We live in a golden age of business software.
There’s an app for everything—task management, time tracking, team communication, invoicing, reporting, forecasting, and even apps to help you manage all your apps. It’s the digital equivalent of walking into a hardware store and buying every single tool, if having them all will somehow make you a better carpenter. Spoiler: it won’t.
Instead of increasing efficiency, software overload is quietly killing your workflow. It’s called app fatigue, and it’s the modern workplace’s productivity killer.
The Problem: Too Many Tools, Too Little Time
At first glance, adding new software seems like the logical solution to business challenges. Need better project management? Add an app. Struggling with communication? Get a new messaging tool. Want better analytics? More software!
The issue is that businesses often end up with a tangled mess of disconnected systems, each promising to be the magic bullet but ultimately creating more work, more confusion, and more logins (seriously, how many different passwords do you need?).
Here’s what app fatigue looks like in real life:
- Constant context switching – You’re updating the CRM, checking Slack, answering emails, logging time, scheduling meetings, running reports… all before you’ve even started the work you’re actually paid to do.
- Notification overload – Your laptop sounds like an arcade machine with the sheer number of pings, dings, and pop-ups.
- Duplicate data entry – Entering the same information across five different platforms, all while wondering if you work for your software or if your software works for you.
- Integration nightmares – Half your tools don’t talk to each other, leading to manual workarounds, broken workflows, and the slow death of your patience.
In short, more software ≠ more productivity. Often, it just means more complexity.
The Hidden Costs of App Fatigue
Beyond frustration, there are really financial and operational costs to using too much software.
🔹 Wasted Time – Constantly switching between apps eats into your workday more than you realize. Instead of focusing on meaningful tasks, employees spend too much time jumping between platforms, searching for information, and re-entering data. The more tools you use, the more time gets lost in the shuffle.
🔹 Higher Costs – Many businesses subscribe to tools they don’t even use properly. SaaS subscriptions are easy to accumulate but hard to justify when no one knows what half of them do.

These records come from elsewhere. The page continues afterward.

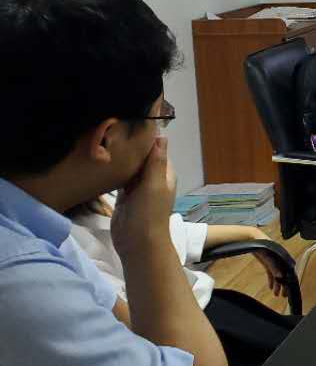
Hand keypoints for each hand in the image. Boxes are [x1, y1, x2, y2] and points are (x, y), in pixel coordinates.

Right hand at [111, 137, 177, 262]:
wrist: (137, 242)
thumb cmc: (149, 213)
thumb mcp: (154, 184)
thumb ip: (157, 161)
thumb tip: (162, 135)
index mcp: (164, 172)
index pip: (155, 148)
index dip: (144, 136)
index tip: (128, 122)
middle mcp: (153, 177)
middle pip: (141, 156)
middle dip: (129, 146)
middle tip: (109, 130)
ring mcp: (138, 186)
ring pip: (130, 166)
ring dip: (120, 158)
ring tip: (102, 141)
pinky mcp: (124, 195)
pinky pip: (119, 178)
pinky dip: (114, 171)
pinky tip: (101, 161)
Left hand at [256, 248, 288, 298]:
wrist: (251, 238)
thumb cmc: (261, 244)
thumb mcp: (267, 256)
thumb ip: (273, 266)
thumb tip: (280, 276)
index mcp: (283, 257)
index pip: (289, 271)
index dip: (290, 281)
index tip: (289, 289)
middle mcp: (280, 259)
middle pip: (284, 274)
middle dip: (284, 285)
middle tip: (284, 295)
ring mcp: (274, 260)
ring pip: (278, 275)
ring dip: (277, 284)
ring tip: (276, 294)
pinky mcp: (267, 261)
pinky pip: (271, 272)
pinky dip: (271, 280)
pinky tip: (270, 287)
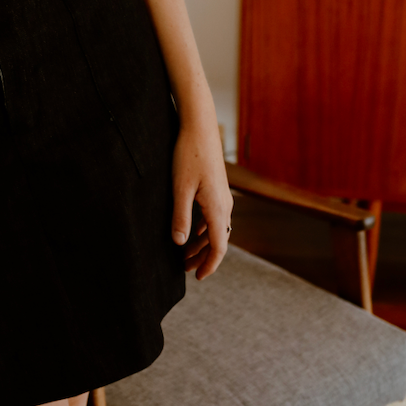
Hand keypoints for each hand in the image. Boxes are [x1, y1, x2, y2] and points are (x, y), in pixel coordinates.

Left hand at [171, 119, 232, 280]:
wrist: (200, 127)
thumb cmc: (188, 156)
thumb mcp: (180, 188)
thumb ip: (180, 217)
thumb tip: (179, 244)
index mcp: (218, 209)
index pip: (219, 247)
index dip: (209, 265)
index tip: (197, 278)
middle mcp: (225, 205)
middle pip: (218, 241)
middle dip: (202, 257)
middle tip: (185, 269)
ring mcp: (222, 197)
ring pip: (215, 229)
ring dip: (200, 243)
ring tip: (184, 254)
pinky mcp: (217, 189)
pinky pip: (213, 217)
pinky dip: (202, 229)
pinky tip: (190, 232)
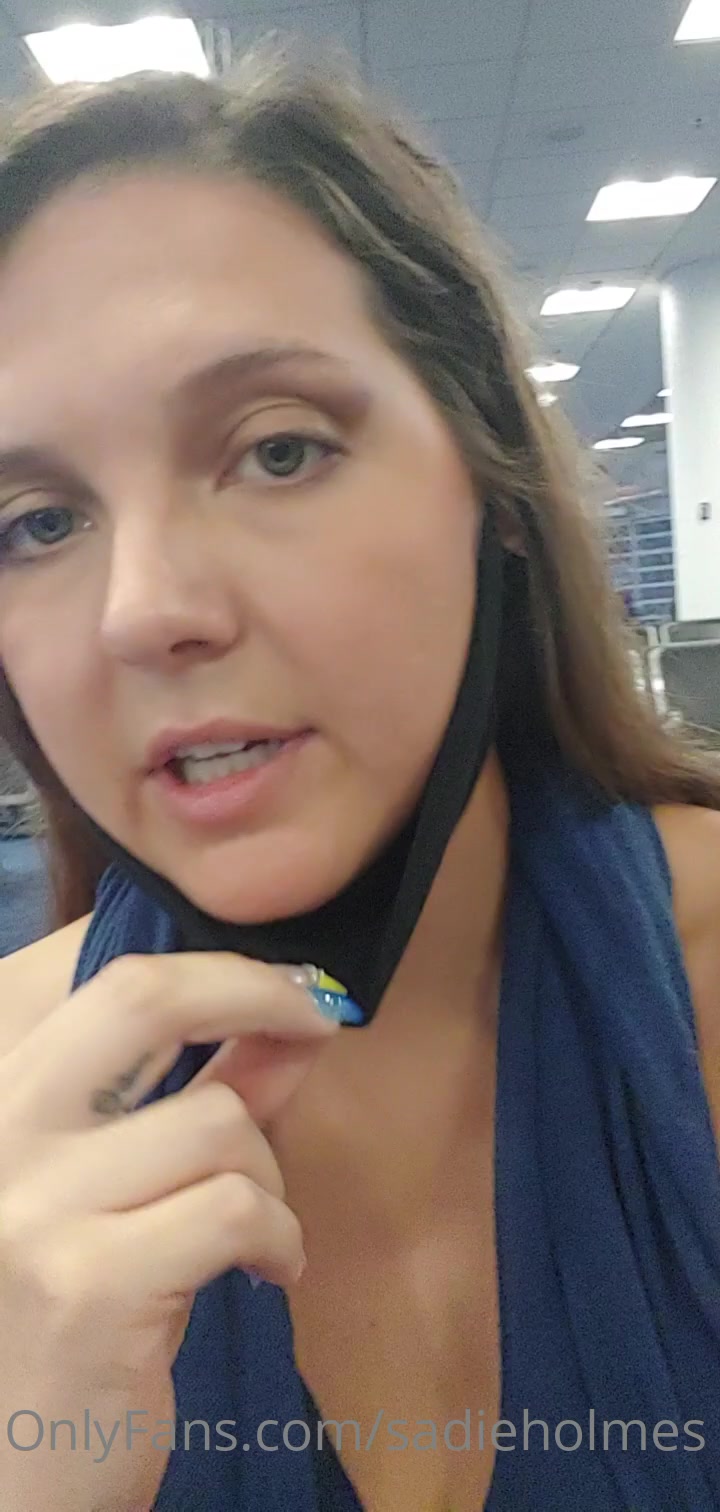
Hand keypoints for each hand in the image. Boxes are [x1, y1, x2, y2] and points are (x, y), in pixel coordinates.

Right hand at [0, 951, 337, 1510]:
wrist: (22, 1463)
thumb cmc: (77, 1305)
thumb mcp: (131, 1182)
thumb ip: (201, 1090)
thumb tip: (294, 1019)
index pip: (86, 963)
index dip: (199, 955)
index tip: (274, 982)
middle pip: (139, 995)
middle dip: (253, 990)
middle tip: (316, 1018)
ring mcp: (28, 1203)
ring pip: (215, 1120)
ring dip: (268, 1171)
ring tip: (260, 1225)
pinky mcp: (83, 1282)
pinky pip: (232, 1208)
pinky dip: (277, 1234)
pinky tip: (269, 1269)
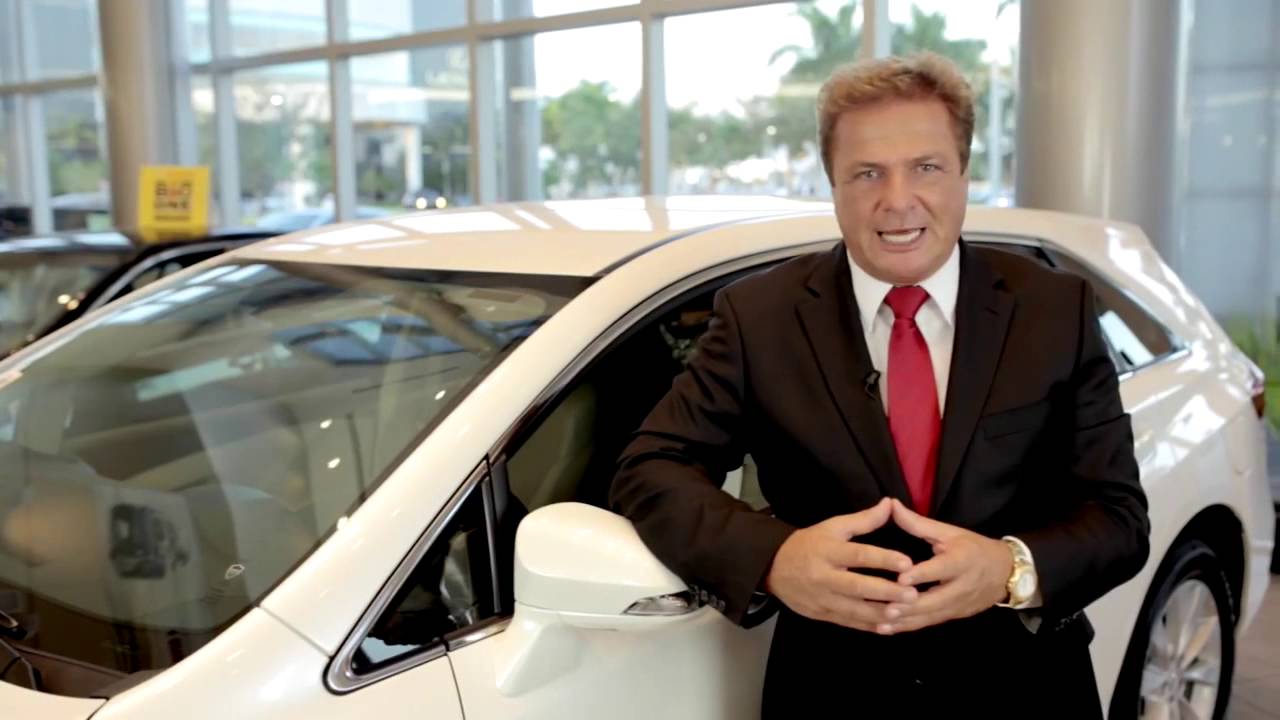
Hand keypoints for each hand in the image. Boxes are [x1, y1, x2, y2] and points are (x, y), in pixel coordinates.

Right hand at [764, 498, 918, 632]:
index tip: (907, 563)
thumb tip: (890, 504)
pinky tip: (887, 627)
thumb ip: (863, 519)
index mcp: (828, 551)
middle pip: (857, 586)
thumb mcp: (832, 527)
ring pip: (854, 610)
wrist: (773, 567)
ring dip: (879, 613)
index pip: (859, 555)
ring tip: (903, 613)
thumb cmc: (808, 544)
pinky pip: (847, 622)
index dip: (883, 559)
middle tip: (913, 594)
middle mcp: (824, 576)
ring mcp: (822, 598)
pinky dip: (867, 626)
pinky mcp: (821, 614)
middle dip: (886, 592)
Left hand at [879, 498, 1012, 633]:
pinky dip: (908, 626)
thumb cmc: (973, 548)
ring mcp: (958, 605)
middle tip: (885, 608)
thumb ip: (918, 523)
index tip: (901, 578)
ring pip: (931, 616)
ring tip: (880, 623)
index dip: (922, 574)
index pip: (941, 569)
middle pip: (935, 600)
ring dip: (905, 621)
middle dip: (910, 606)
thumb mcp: (949, 532)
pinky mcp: (954, 616)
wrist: (1005, 572)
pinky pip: (929, 623)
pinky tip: (886, 629)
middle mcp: (961, 586)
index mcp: (961, 561)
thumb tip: (890, 504)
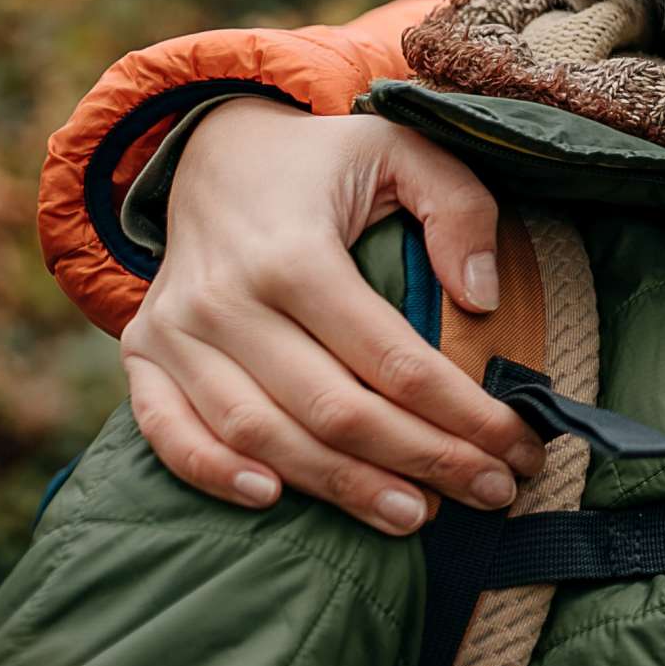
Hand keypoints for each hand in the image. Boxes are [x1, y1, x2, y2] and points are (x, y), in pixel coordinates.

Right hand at [120, 99, 539, 534]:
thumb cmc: (324, 161)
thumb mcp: (404, 149)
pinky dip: (210, 472)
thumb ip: (458, 209)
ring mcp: (175, 331)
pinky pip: (165, 430)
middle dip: (424, 461)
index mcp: (294, 253)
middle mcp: (226, 299)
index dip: (464, 415)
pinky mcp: (144, 353)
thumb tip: (483, 299)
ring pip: (261, 434)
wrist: (212, 149)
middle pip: (335, 411)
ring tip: (414, 516)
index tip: (521, 446)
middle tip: (493, 493)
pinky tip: (271, 501)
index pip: (394, 360)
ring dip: (340, 486)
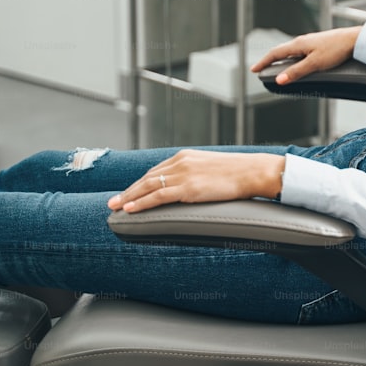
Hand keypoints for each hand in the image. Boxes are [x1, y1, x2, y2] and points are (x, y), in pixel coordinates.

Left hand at [107, 150, 283, 212]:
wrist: (252, 172)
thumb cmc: (238, 173)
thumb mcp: (211, 169)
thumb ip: (196, 174)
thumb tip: (191, 187)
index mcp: (186, 156)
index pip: (156, 170)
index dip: (140, 183)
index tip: (130, 192)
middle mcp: (180, 162)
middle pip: (147, 177)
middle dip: (129, 190)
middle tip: (113, 201)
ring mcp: (183, 174)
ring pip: (148, 187)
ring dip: (129, 197)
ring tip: (116, 207)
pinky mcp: (188, 187)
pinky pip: (158, 196)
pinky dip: (142, 203)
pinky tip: (131, 209)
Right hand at [250, 26, 362, 84]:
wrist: (355, 40)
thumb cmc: (336, 49)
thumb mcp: (315, 64)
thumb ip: (296, 72)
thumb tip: (279, 79)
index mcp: (298, 44)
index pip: (275, 53)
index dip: (263, 62)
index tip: (254, 69)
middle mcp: (302, 41)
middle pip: (281, 50)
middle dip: (270, 60)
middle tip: (261, 67)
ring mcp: (311, 42)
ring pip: (291, 50)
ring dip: (281, 58)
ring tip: (275, 66)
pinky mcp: (319, 44)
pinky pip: (300, 51)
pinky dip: (292, 57)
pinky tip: (296, 61)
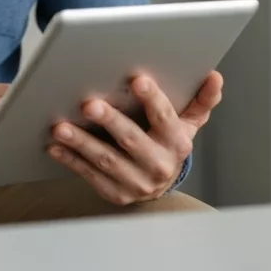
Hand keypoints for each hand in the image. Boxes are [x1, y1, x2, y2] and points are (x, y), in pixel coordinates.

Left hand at [47, 71, 223, 205]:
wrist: (160, 182)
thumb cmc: (168, 141)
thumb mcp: (188, 122)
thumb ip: (201, 100)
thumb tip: (214, 76)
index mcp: (177, 142)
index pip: (164, 117)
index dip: (152, 98)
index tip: (137, 80)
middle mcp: (158, 165)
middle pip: (131, 140)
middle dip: (109, 121)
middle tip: (88, 103)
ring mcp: (137, 182)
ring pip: (106, 160)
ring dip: (81, 142)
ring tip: (60, 126)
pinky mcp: (116, 193)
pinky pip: (90, 175)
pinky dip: (71, 160)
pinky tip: (55, 146)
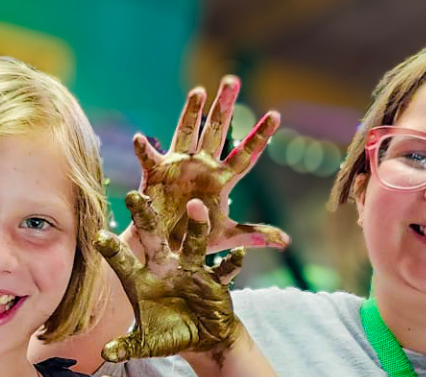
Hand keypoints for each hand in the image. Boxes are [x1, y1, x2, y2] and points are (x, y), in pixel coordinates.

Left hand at [95, 193, 245, 362]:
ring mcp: (191, 271)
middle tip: (134, 197)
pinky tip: (237, 255)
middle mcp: (164, 268)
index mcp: (142, 280)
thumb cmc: (169, 335)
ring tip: (196, 207)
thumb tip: (105, 354)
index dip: (112, 249)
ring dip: (196, 226)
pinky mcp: (214, 281)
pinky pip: (223, 270)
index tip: (99, 236)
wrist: (202, 339)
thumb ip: (126, 346)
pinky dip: (231, 263)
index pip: (122, 261)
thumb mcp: (146, 343)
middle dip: (144, 218)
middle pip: (153, 238)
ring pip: (193, 244)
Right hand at [130, 75, 287, 255]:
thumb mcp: (227, 236)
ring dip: (191, 112)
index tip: (276, 115)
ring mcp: (179, 165)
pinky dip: (144, 149)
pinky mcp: (156, 173)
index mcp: (222, 178)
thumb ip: (254, 234)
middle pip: (216, 130)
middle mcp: (202, 165)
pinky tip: (140, 139)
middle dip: (224, 105)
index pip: (246, 153)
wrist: (165, 247)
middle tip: (232, 80)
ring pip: (187, 132)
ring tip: (199, 91)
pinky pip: (149, 157)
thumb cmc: (196, 240)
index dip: (260, 135)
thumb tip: (286, 240)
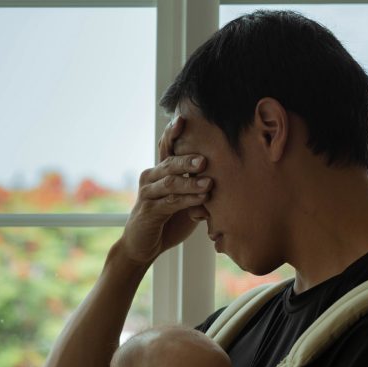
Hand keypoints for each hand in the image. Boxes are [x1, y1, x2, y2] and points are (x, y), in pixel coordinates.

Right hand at [119, 116, 211, 263]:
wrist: (142, 245)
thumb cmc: (167, 221)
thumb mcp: (185, 200)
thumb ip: (198, 188)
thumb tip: (225, 178)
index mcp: (160, 171)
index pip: (167, 147)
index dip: (173, 133)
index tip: (184, 118)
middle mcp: (151, 177)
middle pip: (169, 162)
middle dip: (187, 159)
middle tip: (205, 159)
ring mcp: (148, 194)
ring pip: (170, 182)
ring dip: (190, 182)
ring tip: (209, 182)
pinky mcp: (148, 211)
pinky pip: (169, 203)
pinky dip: (186, 200)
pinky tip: (201, 199)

🔹 Decision Paralysis – When everything requires a different tool, decision-making slows down. Instead of working, people spend time choosing where to work.
🔹 Employee Burnout – Keeping up with multiple platforms is exhausting. When tech is meant to help but adds stress, employees disengage.
The Solution: Simplify, Integrate, Automate
The good news? You don’t have to scrap all your software—just be smarter about it. Here’s how:
- Audit Your Tech Stack – Take a critical look at all your software. What’s being used? What overlaps? What’s creating more work than it’s saving? Kill the dead weight.
- Prioritize Integration – If your software doesn’t talk to each other, you’re wasting time. Look for ecosystems that play well together (think the Xero add-on marketplace).
- Automate Repetitive Tasks – Tools like Zapier can bridge gaps between software, eliminating duplicate data entry and manual admin work.
- Choose Multipurpose Tools – Rather than five different apps for small tasks, try and opt for one platform that does more. Less jumping around means less lost time.
- Educate & Train – Your team can only be efficient if they know how to use the tools. Training is just as important as choosing the right software.
Less is More: Focus on What Works
Software should be a solution, not another problem. If your workflow is buried under a pile of apps, it’s time to step back and simplify. Choose wisely, integrate where possible, and remember: the best tech is the one that makes work easier—not more complicated.